READING PASSAGE: Begin
The IRS initiated 71 percent fewer corporate audits this spring compared with the same time period a year ago as the coronavirus pandemic halted many agency operations.
The Internal Revenue Service began 718 corporate audits from April 1 to June 1 this year, compared with 2,445 in 2019, according to a National Taxpayer Advocate report released Monday. The number of partnership audits fell 79 percent and individual examinations dropped 65 percent, the report said.
The reduction is a result of an IRS decision to delay starting many new audits between April 1 and July 15, unless the statute of limitations would run out and keep the agency from pursuing a case later. The IRS continued to work on existing audits remotely “where possible,” but significant delays were caused by phone line closures and closed IRS offices where mail went unopened, according to the report.
The drop in new audits follows record-low numbers of IRS audits in recent years after budget cuts left the agency with 15.5 percent fewer employees in 2018 than five years earlier.
As a result, in fiscal 2019 the IRS audited less than 0.5 percent of all individual tax returns and 1.6 percent of businesses. The IRS is unlikely to make up for the decline during the coronavirus pandemic, when many employees have been unable to fully do their jobs from home because of laws protecting sensitive taxpayer data.
“The IRS has begun reopening its operations, but it will take some time before they are restored to full capacity,” the report said.
The data was included in the National Taxpayer Advocate’s annual report to Congress. The office is an independent unit within the IRS that helps taxpayers with significant problems.
The IRS faces another challenge as it continues to bring workers back to its offices, because the normal April 15 filing deadline was extended to July 15. Treasury Secretary Steven Mnuchin said he has received requests to further delay the due date, but hasn’t yet made a decision.
Many taxpayers filed before the extension was announced, but the IRS is still expecting millions of tax returns to be submitted.
By May 22, the IRS had received nearly 120 million individual tax returns of the more than 150 million it expects, the report said.
READING PASSAGE: End
DATASET EXTRACT: Begin
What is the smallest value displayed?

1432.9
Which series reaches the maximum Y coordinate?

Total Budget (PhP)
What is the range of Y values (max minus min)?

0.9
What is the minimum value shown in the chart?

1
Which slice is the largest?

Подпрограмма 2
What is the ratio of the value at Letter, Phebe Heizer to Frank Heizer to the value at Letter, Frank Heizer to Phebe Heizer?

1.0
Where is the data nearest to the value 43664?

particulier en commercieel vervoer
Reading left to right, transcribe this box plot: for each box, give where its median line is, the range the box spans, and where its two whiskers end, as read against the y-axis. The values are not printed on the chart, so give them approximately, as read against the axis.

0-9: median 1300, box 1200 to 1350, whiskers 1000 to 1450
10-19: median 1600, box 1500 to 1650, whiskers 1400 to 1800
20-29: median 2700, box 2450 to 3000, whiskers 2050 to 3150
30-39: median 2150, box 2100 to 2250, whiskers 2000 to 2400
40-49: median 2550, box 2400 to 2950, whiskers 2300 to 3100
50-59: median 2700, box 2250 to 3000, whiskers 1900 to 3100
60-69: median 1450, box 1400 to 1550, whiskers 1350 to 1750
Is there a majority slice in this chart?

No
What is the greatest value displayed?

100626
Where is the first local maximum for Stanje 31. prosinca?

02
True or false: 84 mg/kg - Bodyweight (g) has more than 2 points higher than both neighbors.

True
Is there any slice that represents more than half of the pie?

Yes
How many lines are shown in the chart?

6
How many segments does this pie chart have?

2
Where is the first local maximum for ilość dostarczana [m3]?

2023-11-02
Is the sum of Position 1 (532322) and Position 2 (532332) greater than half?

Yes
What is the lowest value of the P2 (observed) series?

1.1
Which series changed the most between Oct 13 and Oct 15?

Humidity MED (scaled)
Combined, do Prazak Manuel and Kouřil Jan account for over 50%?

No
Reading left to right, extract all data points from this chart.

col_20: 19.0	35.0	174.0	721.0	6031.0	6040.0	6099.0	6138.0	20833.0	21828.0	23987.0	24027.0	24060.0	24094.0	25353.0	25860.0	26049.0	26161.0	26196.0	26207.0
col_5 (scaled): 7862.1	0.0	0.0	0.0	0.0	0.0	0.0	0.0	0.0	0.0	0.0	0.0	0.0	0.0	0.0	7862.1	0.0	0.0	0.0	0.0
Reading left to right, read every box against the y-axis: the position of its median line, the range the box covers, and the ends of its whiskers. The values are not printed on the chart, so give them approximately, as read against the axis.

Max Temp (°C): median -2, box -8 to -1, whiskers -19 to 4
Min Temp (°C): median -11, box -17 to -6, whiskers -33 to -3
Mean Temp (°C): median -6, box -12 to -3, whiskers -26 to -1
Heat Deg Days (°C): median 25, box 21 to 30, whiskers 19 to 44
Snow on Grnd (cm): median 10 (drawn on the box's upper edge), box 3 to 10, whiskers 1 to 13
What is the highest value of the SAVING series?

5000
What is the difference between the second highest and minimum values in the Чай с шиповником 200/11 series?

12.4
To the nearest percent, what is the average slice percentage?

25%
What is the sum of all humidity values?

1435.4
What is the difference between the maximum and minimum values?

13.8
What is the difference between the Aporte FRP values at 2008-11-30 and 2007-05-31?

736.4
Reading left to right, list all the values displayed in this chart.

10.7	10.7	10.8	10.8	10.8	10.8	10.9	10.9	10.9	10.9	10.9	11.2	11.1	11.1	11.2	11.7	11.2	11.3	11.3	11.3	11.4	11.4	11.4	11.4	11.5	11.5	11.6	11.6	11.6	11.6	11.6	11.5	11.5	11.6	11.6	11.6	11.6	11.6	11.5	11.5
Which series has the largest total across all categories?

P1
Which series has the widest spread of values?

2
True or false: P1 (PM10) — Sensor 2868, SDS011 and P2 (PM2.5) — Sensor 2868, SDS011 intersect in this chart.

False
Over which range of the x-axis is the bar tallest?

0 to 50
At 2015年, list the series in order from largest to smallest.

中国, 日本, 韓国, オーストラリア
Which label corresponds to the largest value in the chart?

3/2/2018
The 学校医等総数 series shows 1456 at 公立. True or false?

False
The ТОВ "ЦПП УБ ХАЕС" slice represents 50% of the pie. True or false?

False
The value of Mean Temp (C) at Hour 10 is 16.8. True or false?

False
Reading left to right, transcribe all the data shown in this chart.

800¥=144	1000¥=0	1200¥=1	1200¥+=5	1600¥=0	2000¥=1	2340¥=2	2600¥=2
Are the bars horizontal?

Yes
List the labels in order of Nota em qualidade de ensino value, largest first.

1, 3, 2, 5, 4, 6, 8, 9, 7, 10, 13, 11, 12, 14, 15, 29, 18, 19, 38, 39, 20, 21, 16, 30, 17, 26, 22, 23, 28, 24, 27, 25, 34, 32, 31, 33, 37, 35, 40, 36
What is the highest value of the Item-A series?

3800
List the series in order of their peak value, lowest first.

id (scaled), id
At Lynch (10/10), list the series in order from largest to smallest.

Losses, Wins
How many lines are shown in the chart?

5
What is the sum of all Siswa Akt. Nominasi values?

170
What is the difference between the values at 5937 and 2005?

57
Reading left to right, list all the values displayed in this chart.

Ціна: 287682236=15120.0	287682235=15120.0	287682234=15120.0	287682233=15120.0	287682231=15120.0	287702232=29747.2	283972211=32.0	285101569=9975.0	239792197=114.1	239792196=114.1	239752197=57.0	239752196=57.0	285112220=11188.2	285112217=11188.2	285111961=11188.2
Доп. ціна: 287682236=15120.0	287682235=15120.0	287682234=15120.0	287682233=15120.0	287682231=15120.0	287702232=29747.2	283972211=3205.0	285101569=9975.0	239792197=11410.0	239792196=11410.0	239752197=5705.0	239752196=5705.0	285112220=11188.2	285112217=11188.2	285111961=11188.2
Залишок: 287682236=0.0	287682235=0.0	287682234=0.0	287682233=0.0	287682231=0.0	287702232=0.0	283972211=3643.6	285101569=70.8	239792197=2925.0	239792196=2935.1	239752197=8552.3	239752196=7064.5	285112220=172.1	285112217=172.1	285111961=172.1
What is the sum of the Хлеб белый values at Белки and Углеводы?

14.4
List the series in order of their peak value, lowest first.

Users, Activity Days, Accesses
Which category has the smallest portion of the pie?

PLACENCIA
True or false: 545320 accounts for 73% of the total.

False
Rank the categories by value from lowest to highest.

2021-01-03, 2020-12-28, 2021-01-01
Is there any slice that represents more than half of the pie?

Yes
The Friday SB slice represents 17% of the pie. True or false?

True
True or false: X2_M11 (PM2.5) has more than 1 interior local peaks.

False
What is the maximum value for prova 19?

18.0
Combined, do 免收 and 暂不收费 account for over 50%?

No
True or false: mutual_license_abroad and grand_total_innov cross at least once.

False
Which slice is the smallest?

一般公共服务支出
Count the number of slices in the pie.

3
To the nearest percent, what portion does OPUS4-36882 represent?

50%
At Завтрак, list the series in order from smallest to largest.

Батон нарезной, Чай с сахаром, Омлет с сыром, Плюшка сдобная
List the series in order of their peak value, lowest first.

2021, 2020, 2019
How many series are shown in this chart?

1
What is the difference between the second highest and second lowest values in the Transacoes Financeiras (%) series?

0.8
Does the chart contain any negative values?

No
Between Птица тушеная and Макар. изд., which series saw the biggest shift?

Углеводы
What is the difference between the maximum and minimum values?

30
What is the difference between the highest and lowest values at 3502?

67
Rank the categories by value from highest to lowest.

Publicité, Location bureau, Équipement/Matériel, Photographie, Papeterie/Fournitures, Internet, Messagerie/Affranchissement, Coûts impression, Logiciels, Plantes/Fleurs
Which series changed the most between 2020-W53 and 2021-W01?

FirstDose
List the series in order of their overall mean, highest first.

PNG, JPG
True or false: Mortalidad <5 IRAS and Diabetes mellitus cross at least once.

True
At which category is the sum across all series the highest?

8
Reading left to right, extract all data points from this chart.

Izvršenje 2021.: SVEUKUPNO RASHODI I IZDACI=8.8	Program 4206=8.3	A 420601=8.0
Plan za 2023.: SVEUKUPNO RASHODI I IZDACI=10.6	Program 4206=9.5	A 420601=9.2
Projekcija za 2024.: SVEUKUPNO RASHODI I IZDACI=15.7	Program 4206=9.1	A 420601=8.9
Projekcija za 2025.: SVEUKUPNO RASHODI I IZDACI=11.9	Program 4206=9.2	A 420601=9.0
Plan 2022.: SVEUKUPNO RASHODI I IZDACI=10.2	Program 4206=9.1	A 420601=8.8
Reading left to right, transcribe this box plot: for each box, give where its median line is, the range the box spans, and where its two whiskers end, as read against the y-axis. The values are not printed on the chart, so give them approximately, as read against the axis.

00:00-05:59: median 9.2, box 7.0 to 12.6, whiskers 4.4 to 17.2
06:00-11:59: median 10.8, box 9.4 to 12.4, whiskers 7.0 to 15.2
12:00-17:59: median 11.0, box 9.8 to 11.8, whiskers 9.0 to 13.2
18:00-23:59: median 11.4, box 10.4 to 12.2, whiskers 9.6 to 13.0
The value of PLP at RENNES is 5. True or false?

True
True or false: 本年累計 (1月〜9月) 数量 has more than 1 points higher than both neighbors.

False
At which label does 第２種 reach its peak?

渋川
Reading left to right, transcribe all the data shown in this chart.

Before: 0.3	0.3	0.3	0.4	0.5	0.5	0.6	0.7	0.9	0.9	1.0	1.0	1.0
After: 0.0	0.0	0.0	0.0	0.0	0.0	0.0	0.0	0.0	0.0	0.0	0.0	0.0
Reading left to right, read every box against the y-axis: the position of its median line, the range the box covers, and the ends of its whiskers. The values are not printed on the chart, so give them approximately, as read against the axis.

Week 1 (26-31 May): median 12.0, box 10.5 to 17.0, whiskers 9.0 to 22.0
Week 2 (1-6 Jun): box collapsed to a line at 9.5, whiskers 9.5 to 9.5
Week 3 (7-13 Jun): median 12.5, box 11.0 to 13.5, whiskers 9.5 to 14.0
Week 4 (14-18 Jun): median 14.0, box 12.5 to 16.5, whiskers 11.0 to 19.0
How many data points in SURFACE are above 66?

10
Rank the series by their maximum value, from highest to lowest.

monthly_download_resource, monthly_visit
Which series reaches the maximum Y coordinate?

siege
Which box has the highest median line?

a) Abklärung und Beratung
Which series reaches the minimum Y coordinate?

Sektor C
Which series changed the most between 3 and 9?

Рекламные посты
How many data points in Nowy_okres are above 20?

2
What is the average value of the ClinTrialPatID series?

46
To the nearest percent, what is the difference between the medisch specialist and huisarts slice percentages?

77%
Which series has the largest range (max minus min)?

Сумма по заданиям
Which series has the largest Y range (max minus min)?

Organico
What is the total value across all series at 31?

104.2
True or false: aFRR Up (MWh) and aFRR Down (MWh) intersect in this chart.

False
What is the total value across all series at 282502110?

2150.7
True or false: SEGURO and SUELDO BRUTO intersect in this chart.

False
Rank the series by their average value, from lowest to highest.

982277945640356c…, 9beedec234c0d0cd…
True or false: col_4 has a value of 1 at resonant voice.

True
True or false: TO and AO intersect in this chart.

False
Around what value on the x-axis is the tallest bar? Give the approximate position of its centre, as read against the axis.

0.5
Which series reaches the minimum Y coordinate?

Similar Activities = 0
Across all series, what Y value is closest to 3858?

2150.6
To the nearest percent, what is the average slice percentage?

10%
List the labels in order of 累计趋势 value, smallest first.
DATASET EXTRACT: End
▸ PROBLEM
Answer from the article on IRS audits:
1. How many corporate audits did the IRS begin from April 1 to June 1 this year?
2. By what percentage did the number of partnership audits fall?
3. How many individual tax returns had the IRS received by May 22?
The entries above stand apart from the article on IRS audits and are separate material.

▸ RESULT OF THIS TASK
1. 718
2. 79 percent
3. Nearly 120 million